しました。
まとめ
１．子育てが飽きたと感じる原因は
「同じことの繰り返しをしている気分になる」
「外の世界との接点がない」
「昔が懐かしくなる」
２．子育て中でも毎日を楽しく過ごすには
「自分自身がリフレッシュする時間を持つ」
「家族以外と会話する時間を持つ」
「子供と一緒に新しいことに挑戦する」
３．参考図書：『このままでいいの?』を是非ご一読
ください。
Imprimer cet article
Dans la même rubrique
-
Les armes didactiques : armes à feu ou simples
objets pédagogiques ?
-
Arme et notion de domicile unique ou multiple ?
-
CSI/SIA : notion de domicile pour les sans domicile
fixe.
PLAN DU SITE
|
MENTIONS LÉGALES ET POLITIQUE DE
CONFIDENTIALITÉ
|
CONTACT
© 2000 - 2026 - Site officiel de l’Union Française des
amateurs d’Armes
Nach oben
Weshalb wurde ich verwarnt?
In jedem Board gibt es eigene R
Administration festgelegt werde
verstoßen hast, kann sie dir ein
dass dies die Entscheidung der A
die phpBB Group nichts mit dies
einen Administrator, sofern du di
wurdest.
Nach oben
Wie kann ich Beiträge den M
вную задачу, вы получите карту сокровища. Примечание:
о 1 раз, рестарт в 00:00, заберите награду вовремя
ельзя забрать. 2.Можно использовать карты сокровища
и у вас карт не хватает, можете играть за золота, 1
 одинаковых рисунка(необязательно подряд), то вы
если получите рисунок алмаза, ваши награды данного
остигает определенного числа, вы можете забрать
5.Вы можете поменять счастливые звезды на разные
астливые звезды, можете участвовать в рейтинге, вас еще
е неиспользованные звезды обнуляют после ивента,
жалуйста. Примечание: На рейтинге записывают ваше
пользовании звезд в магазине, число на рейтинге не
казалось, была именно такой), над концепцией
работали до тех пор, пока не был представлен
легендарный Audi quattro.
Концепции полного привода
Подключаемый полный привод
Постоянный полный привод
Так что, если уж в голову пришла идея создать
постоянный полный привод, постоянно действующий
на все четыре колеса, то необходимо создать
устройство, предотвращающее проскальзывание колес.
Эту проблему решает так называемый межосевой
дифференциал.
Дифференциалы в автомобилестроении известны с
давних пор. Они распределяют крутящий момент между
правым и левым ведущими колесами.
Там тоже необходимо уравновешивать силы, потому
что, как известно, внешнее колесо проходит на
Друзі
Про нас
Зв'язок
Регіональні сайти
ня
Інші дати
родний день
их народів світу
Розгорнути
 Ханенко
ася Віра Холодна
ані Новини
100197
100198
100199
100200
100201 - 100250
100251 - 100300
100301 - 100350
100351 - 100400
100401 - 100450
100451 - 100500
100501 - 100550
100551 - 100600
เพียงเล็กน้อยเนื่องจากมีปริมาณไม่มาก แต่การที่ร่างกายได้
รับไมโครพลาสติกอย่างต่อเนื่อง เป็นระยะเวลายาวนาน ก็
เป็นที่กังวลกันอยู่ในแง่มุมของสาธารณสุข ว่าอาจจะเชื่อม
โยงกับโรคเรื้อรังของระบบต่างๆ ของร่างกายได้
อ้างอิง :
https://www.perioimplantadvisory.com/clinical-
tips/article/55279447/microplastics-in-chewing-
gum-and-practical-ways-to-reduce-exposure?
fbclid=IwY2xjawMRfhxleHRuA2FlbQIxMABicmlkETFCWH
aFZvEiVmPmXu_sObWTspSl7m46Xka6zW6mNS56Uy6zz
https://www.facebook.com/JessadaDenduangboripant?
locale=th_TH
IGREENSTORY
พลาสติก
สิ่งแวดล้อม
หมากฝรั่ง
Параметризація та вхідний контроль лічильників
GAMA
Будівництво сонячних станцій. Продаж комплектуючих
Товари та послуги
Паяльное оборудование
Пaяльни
....................
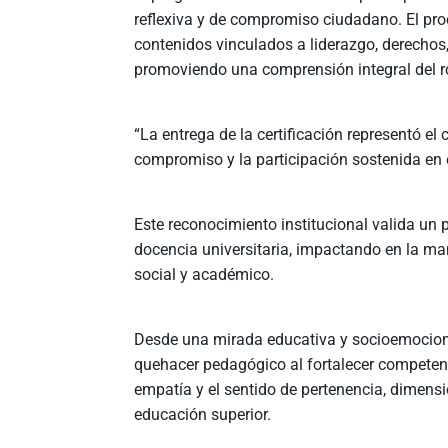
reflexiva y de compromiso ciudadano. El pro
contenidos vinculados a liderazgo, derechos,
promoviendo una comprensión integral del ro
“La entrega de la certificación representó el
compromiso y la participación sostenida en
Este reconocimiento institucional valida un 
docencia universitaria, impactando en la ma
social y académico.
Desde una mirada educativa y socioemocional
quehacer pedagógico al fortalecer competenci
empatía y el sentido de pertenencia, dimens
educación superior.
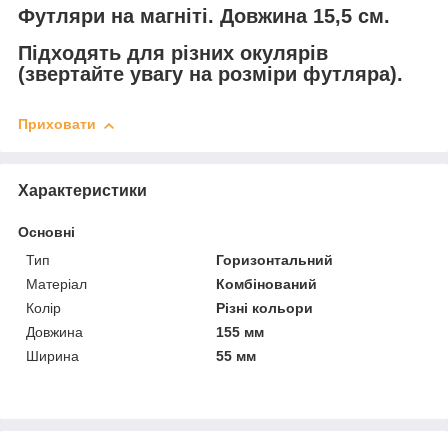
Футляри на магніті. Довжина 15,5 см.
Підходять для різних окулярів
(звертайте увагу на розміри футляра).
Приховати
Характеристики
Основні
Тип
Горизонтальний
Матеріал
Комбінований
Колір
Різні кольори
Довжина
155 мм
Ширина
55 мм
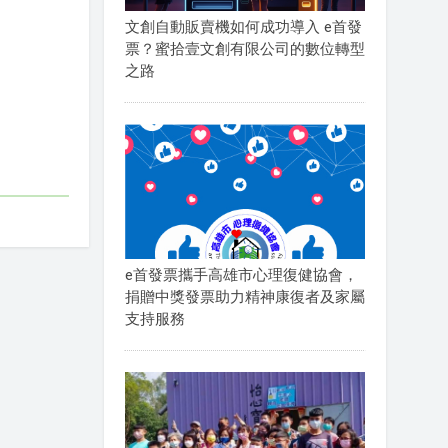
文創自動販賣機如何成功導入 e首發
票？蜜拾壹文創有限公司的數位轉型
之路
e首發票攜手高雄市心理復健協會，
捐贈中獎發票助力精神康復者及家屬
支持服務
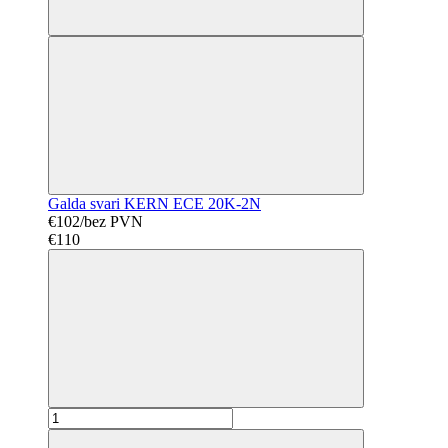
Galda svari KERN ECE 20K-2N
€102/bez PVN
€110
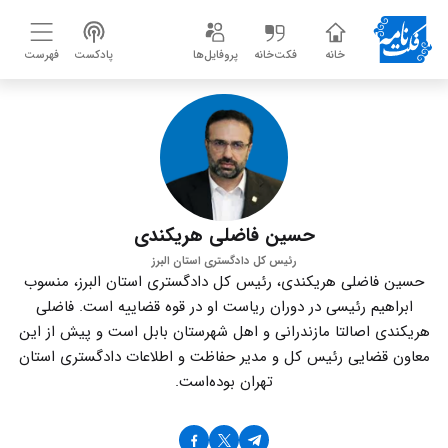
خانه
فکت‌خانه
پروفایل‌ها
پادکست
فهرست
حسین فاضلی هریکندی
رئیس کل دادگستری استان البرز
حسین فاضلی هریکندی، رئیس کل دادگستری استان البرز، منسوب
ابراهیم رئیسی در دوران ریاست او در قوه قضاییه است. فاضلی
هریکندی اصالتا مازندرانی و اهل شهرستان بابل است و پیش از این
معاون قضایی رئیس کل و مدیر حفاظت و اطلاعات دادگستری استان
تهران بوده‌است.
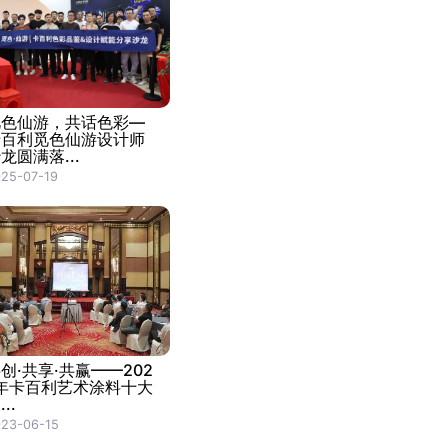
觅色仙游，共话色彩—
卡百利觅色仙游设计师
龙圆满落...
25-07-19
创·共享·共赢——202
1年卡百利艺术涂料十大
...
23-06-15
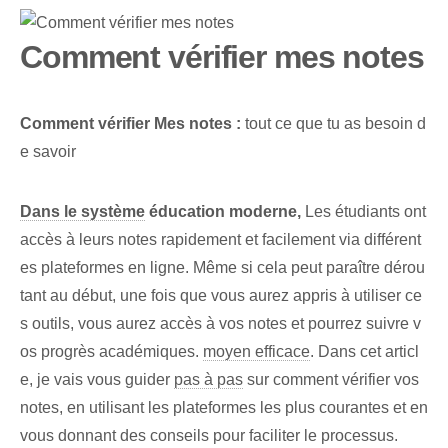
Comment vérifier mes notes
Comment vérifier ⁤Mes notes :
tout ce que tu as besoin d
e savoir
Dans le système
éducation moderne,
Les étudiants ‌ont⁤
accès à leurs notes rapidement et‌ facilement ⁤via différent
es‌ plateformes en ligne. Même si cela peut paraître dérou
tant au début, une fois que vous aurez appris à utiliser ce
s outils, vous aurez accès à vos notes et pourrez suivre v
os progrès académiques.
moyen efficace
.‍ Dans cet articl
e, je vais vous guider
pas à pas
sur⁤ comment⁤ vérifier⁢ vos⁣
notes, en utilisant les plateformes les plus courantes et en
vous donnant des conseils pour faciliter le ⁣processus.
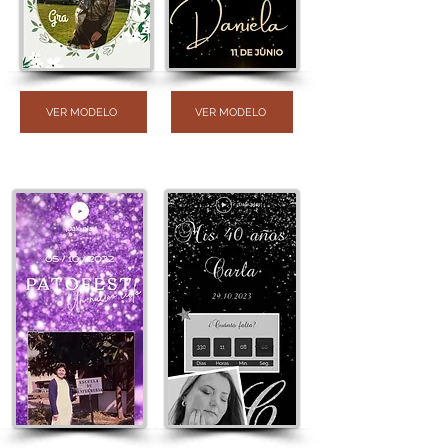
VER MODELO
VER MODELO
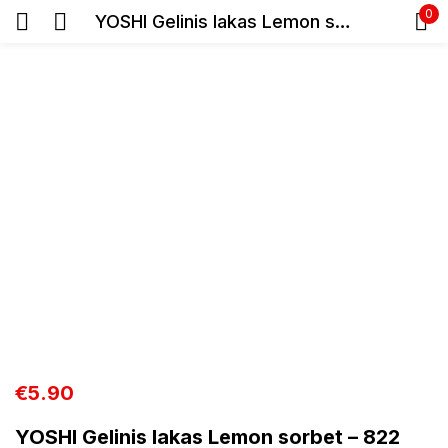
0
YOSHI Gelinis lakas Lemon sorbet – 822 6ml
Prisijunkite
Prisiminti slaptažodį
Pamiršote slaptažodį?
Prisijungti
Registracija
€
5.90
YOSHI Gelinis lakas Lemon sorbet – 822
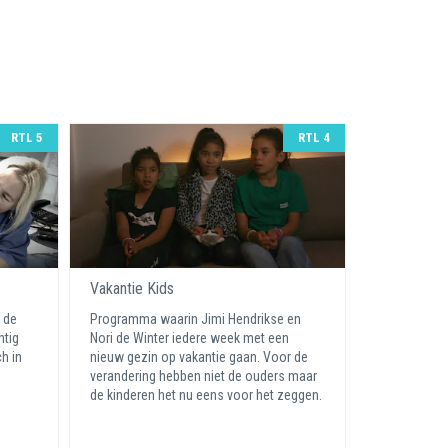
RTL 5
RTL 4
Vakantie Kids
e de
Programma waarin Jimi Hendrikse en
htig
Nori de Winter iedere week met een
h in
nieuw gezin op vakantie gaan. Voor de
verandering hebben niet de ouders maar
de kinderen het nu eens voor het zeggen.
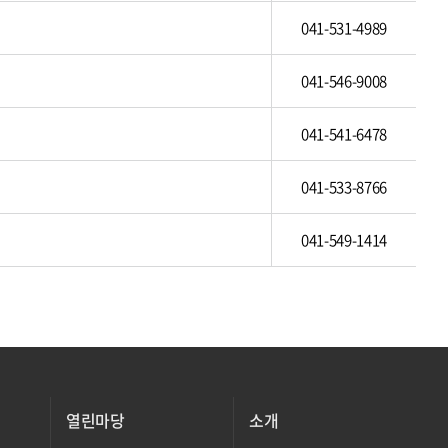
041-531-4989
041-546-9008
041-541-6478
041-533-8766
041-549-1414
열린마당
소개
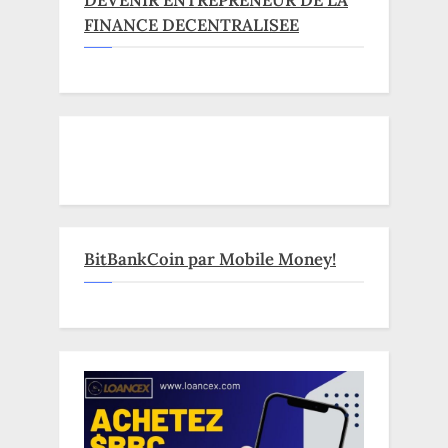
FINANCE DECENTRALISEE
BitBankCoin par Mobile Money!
....................
- Exercise description -
Find the line with "معاون قضایی رئیس" in the data above, and from there retype each line exactly through the line with "BitBankCoin par Mobile Money!", skipping the pictures along the way.

- Result -
معاون قضایی رئیس کل و مدیر حفاظت و اطلاعات دادگستری استان
تهران بوده‌است.
觅色仙游，共话色彩—
卡百利觅色仙游设计师
龙圆满落...
25-07-19
创·共享·共赢——202
1年卡百利艺术涂料十大
...
23-06-15
Comment vérifier mes notes
Comment vérifier ⁤Mes notes :
tout ce que tu as besoin d
e savoir
Dans le système
éducation moderne,
Les étudiants ‌ont⁤
accès à leurs notes rapidement et‌ facilement ⁤via différent
es‌ plateformes en ligne. Même si cela peut paraître dérou
tant au début, une fois que vous aurez appris à utiliser ce
s outils, vous aurez accès à vos notes et pourrez suivre v
os progrès académiques.
moyen efficace
.‍ Dans cet articl
e, je vais vous guider
pas à pas
sur⁤ comment⁤ vérifier⁢ vos⁣
notes, en utilisant les plateformes les plus courantes et en
vous donnant des conseils pour faciliter le ⁣processus.
VER MODELO
VER MODELO
0
YOSHI Gelinis lakas Lemon sorbet – 822 6ml
Prisijunkite
Prisiminti slaptažodį
Pamiršote slaptažodį?
Prisijungti
Registracija
€
5.90
YOSHI Gelinis lakas Lemon sorbet – 822
RTL 5
RTL 4
Vakantie Kids
e de
Programma waarin Jimi Hendrikse en
htig
Nori de Winter iedere week met een
h in
nieuw gezin op vakantie gaan. Voor de
verandering hebben niet de ouders maar
de kinderen het nu eens voor het zeggen.
041-531-4989
041-546-9008
041-541-6478
041-533-8766
041-549-1414
열린마당
소개
FINANCE DECENTRALISEE
BitBankCoin par Mobile Money!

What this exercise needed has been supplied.